— PARTS OF THE EXERCISE —
1: According to the Camino passage, how does the climb to Alto altar differ from the climbing on the first day?
2: Retype the Camino passage from "But today felt" up to and including "confidence in myself.".

— PASSAGE —
§
When I first started the Camino, it felt more like an obstacle course. The steep inclines and descents, those damnable rocky paths, all felt like something set up to defeat me; they were tasks I felt unequal to. 
But today felt like a Confidence Course! I knew I could handle the terrain, even without trekking poles, and I embraced the opportunity to try. 
When I arrived at my hotel, my watch told me that I had done 46, 326 steps for a total of 20.17 miles. I had started at 7:42 this morning and arrived at 4:50 this afternoon. Just over nine hours from start to finish with three breaks—and my feet were fine!!. It was a long day, a challenging day, a good day. I had passed the test and I knew that, even though I still have nine days left to walk, that I will be just fine. I’ve no doubt there are still things I will learn on this Camino but I feel like the biggest lesson I learned today: that I can do it, if I just have confidence in myself.

Wednesday, July 6, 2016

Blessings from Poverty. Blessings from Power.

Camino Day 26

Wow, as I write that, I realize that I have only 10 more days of walking before I enter  Compostela de Santiago and complete this amazing pilgrimage. I have been on this Way almost a month and my guidebook tells me I have239.6 km (148.9 miles) to go. When I started in St. Jean Pied-de-Port, France, the full route of 776.2 km (482.3 miles) stretched before me—all uncharted terrain, each step a step outside of the well worn geography of my world. 
Today I continued the gradual incline that will lead me to the highest point on my journey,
Alto altar, at 1515 m or 4970.5 ft. The difference is that on the first day, I went from 656 to 4757 ft —and then down again to 2952 ft—in a single day. The journey to this peak will be the result of three days steadily climbing, gradually reaching the apex. I guess I could also say that reaching this peak has been the result of 26 days of steadily walking, continuing toward this unseen crest, having faith that each step will continue to bring me closer to this height.
After the vast, flat terrain of the Mesete, I don’t mind the additional challenge these rolling hills, and sustained uphill climbs are bringing and good thing; since then, the Camino is like a roller coaster for the faint of heart--- a steady incline followed by a steady decline but no heart-stopping descents into the pit of nothingness. 
Tomorrow’s  triumphant summiting, however,  will be followed by an almost 3200 ft descent into Ponferrada, a reminder to take care on the Way, to not get stuck in a rut of complacency so that attention and care is not given to the path.
This is a pilgrimage, after all, not a long circuitous walk around and around and around the 400 meter track outside the local high school.
§
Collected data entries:
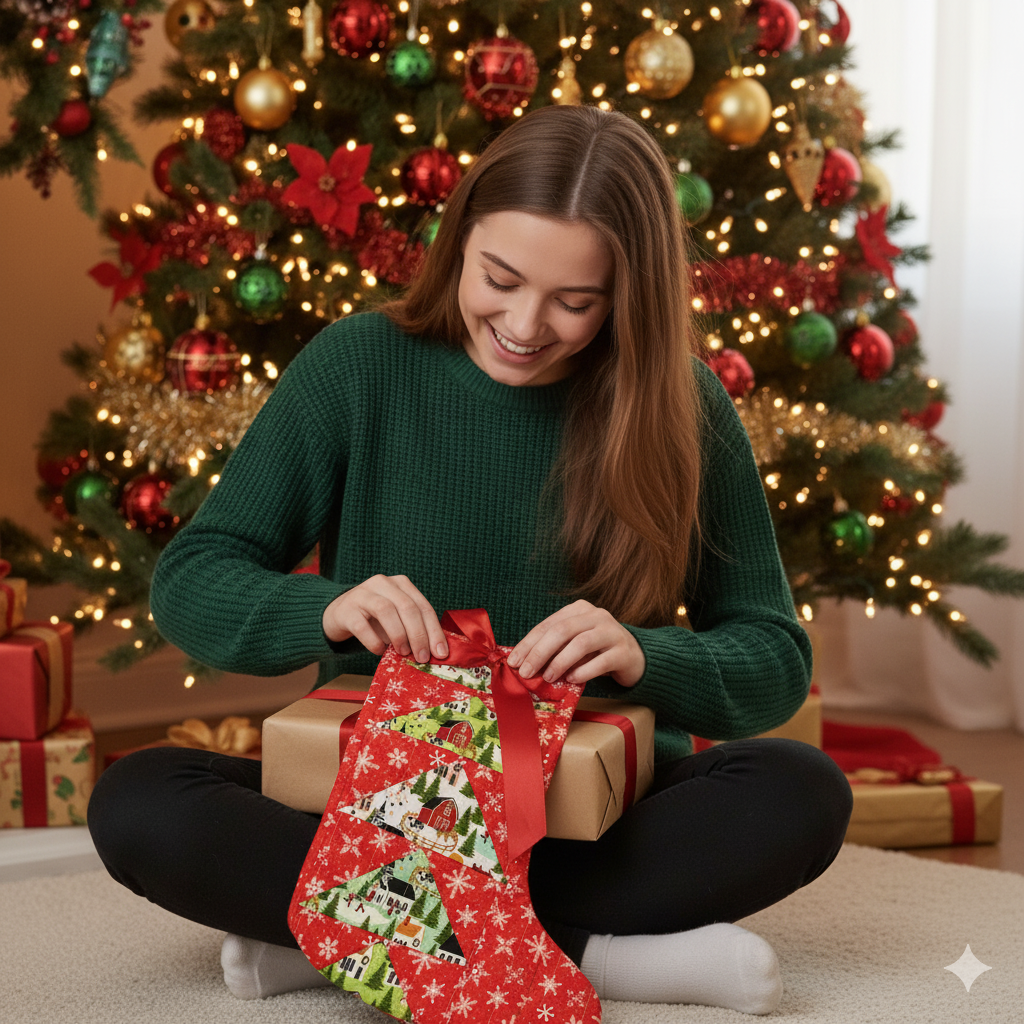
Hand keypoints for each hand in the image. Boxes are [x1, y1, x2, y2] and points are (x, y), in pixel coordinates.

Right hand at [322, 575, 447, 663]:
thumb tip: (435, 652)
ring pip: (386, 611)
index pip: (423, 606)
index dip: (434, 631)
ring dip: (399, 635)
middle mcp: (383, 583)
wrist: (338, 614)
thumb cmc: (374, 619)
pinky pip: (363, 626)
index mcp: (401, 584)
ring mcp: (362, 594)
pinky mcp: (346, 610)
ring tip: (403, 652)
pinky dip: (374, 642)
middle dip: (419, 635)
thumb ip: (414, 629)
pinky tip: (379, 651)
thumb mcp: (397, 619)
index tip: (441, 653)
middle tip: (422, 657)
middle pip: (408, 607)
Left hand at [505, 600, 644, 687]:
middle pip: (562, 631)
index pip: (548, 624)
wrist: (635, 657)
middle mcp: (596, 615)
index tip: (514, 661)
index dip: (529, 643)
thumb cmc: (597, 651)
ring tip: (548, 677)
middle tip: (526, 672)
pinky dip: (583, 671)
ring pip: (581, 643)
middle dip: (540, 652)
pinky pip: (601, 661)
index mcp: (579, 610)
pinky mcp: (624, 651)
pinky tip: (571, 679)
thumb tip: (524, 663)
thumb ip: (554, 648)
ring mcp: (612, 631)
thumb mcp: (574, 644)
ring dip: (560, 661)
§
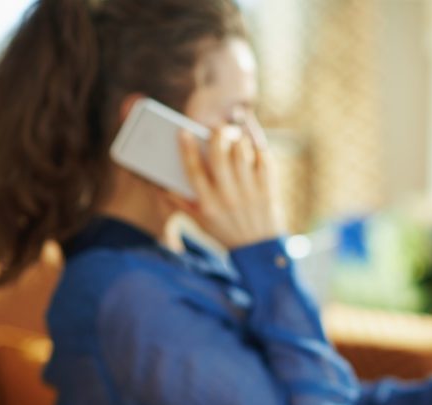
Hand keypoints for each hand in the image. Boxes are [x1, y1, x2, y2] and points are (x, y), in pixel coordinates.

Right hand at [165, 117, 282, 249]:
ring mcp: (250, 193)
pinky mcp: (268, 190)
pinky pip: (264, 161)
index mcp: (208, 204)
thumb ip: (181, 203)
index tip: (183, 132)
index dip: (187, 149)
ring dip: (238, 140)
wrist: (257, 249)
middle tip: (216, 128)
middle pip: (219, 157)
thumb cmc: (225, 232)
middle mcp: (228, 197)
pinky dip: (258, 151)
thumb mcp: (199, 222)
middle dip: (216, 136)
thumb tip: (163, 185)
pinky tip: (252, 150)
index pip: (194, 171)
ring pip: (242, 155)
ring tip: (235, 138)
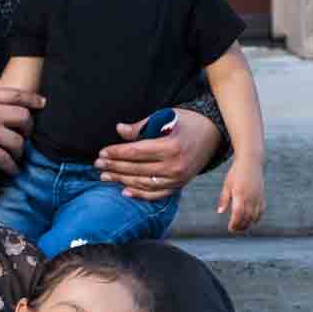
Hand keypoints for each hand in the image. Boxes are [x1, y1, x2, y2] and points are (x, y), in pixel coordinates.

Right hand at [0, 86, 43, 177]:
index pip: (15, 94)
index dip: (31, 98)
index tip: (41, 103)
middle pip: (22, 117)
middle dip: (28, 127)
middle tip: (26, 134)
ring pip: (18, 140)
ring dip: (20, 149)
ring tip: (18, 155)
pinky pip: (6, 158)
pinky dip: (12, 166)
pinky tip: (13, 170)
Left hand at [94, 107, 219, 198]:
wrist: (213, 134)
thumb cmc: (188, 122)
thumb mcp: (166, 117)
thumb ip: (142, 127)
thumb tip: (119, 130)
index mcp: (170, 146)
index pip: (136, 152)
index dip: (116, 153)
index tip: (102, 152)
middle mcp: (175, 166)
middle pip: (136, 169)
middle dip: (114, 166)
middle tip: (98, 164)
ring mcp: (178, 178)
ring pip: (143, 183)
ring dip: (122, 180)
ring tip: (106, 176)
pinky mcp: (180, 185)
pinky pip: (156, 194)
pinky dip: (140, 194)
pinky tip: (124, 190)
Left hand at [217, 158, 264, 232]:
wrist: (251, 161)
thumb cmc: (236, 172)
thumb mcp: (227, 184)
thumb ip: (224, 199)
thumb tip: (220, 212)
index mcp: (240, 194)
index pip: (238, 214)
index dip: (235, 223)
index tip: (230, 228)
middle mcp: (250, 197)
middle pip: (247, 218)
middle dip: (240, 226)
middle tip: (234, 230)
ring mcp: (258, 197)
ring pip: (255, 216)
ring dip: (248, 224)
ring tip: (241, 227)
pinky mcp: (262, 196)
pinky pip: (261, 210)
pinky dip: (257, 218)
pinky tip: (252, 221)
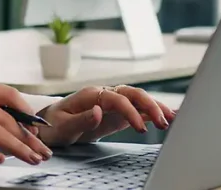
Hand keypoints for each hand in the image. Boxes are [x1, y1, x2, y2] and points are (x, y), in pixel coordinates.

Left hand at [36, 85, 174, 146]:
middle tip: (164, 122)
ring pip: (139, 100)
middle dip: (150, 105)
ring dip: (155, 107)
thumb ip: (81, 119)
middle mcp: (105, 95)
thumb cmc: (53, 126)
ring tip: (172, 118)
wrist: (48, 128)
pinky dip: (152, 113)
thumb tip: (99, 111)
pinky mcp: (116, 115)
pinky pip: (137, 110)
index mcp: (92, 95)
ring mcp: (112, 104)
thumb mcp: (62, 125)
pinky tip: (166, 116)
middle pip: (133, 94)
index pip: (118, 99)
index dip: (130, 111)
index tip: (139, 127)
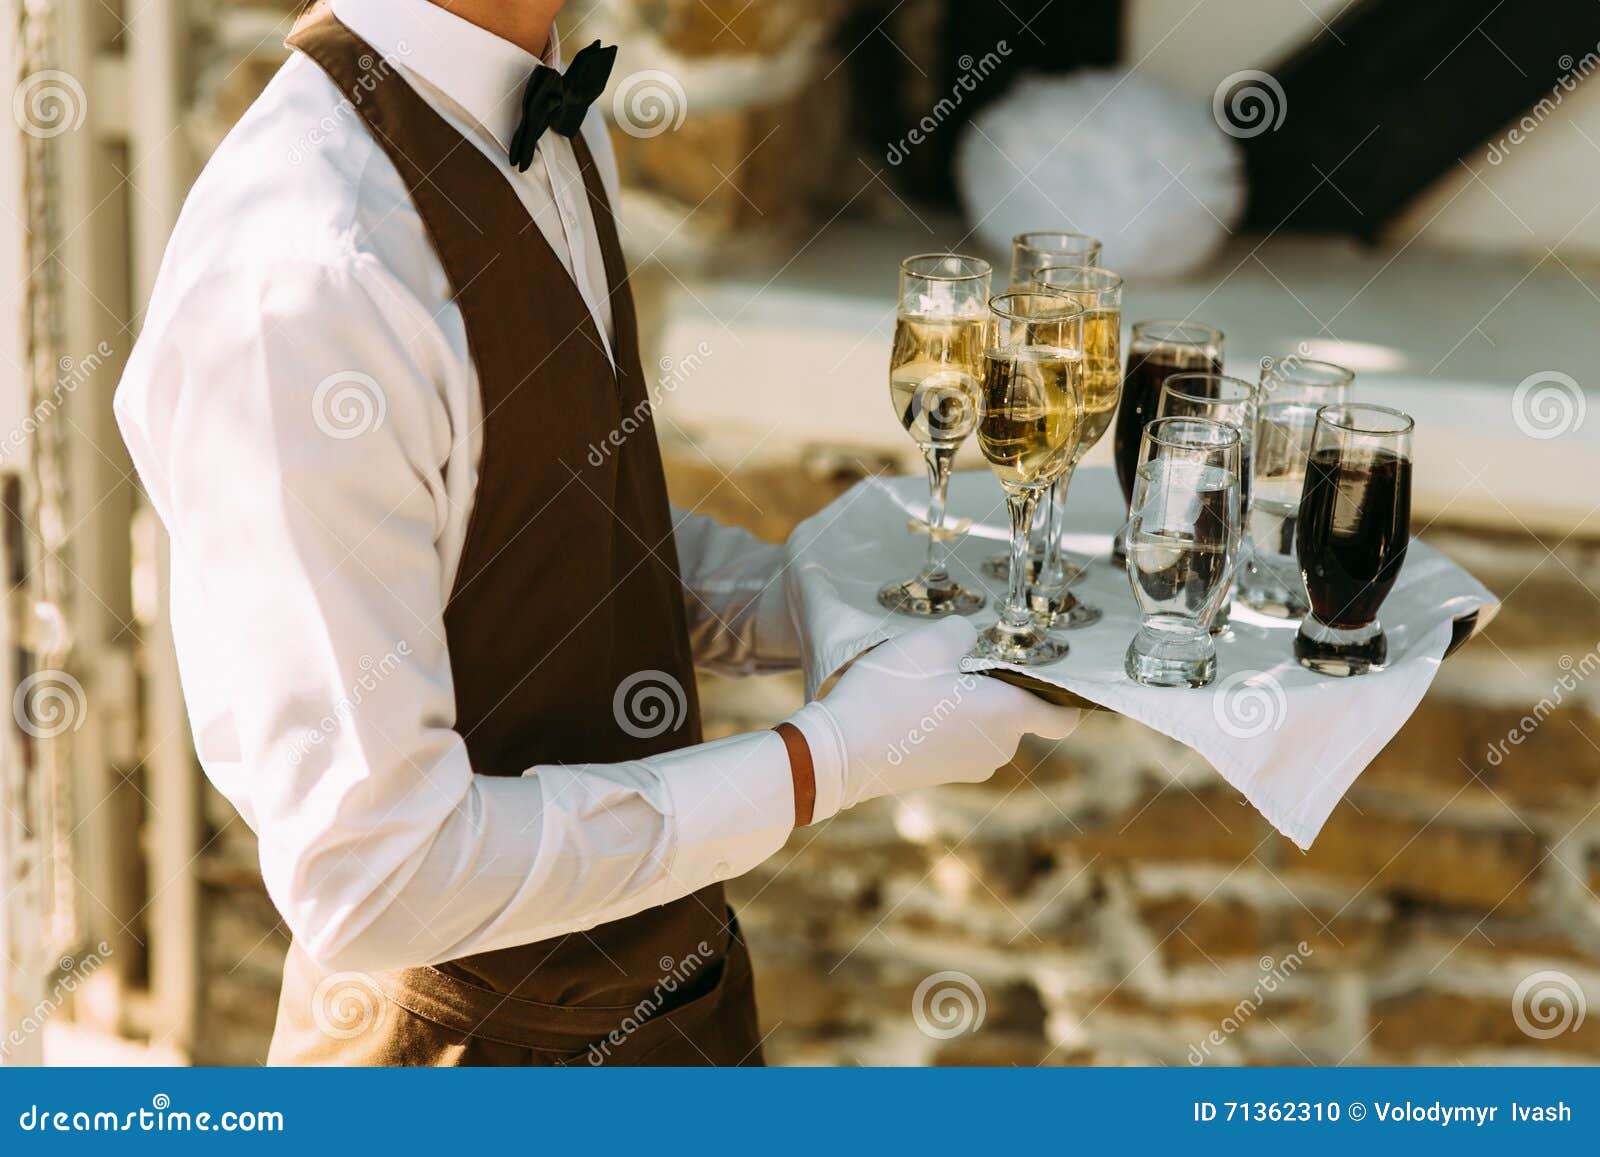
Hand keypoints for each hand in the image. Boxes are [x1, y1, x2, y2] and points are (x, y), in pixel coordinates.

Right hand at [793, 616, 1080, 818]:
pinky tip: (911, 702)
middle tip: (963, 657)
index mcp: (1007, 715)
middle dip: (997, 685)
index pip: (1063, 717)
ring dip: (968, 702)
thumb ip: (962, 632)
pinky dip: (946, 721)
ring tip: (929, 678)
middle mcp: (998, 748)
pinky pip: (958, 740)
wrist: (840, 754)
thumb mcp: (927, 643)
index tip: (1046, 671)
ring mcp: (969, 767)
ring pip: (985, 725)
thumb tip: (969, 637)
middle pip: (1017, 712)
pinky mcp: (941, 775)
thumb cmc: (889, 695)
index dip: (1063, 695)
§
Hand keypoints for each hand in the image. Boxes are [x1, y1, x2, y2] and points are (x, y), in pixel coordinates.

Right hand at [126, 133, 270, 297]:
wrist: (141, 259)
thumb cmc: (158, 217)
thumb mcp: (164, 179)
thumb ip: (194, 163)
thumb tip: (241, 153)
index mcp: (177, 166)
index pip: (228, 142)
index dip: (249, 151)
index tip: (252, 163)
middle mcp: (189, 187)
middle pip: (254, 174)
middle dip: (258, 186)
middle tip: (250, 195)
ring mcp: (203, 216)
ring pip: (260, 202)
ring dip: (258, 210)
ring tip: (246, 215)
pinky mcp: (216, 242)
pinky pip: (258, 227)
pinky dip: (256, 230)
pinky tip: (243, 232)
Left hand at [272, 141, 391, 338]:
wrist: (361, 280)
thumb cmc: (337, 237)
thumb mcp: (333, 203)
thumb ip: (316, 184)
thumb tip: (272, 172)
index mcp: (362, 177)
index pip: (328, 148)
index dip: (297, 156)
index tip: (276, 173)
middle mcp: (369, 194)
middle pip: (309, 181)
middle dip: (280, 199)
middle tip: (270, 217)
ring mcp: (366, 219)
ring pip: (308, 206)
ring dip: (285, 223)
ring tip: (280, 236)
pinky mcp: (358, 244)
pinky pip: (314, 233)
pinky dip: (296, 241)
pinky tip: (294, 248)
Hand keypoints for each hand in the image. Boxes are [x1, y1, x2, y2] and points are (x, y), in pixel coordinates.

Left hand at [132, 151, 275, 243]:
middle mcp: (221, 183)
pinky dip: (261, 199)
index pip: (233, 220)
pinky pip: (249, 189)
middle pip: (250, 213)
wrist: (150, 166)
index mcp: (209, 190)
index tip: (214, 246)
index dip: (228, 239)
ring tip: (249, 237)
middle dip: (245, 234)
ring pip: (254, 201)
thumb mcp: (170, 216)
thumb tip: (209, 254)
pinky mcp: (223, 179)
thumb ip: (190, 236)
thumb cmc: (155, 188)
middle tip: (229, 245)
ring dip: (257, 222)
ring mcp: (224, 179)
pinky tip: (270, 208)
§
— RESPONSES FOR EACH TASK —
1: On the first day, the writer went from 656 to 4757 ft and then down again to 2952 ft, all in a single day. The climb to Alto altar instead takes three days of steady climbing, gradually reaching the apex.

2:
But today felt like a Confidence Course! I knew I could handle the terrain, even without trekking poles, and I embraced the opportunity to try. 
When I arrived at my hotel, my watch told me that I had done 46, 326 steps for a total of 20.17 miles. I had started at 7:42 this morning and arrived at 4:50 this afternoon. Just over nine hours from start to finish with three breaks—and my feet were fine!!. It was a long day, a challenging day, a good day. I had passed the test and I knew that, even though I still have nine days left to walk, that I will be just fine. I’ve no doubt there are still things I will learn on this Camino but I feel like the biggest lesson I learned today: that I can do it, if I just have confidence in myself.